◆ **PROVIDED MATERIAL**
===============

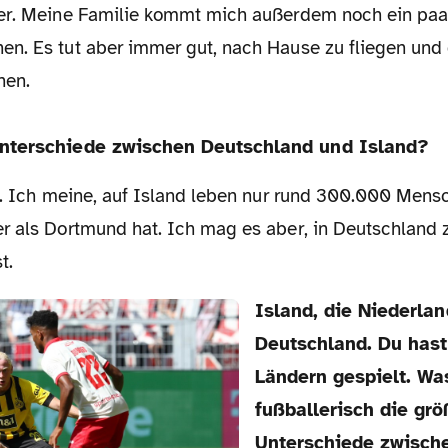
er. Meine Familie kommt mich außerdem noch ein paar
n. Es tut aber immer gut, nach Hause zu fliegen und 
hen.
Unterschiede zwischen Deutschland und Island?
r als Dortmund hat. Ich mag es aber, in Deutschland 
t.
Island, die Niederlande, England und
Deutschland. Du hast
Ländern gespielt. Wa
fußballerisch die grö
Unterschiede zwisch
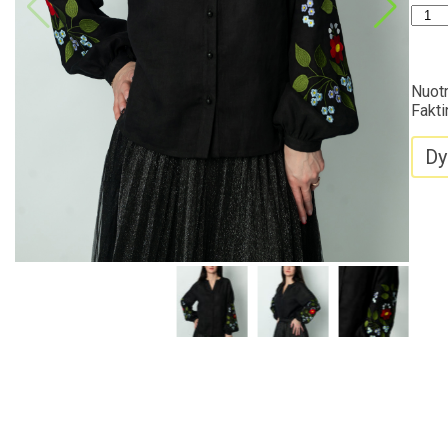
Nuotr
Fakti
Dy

===============

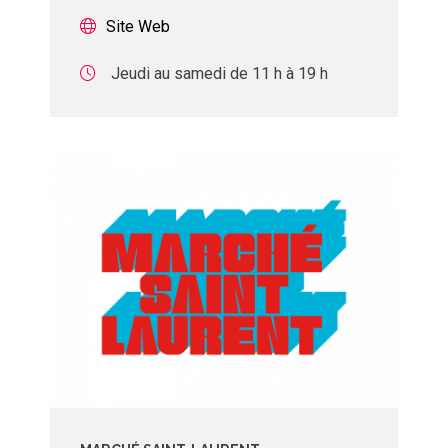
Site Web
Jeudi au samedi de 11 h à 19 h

===============

◆ **EXERCISE REQUIREMENTS**
Select and copy every line of the listing with the word "Island".

◆ **WRITTEN ANSWER**
Unterschiede zwischen Deutschland und Island?
Island, die Niederlande, England und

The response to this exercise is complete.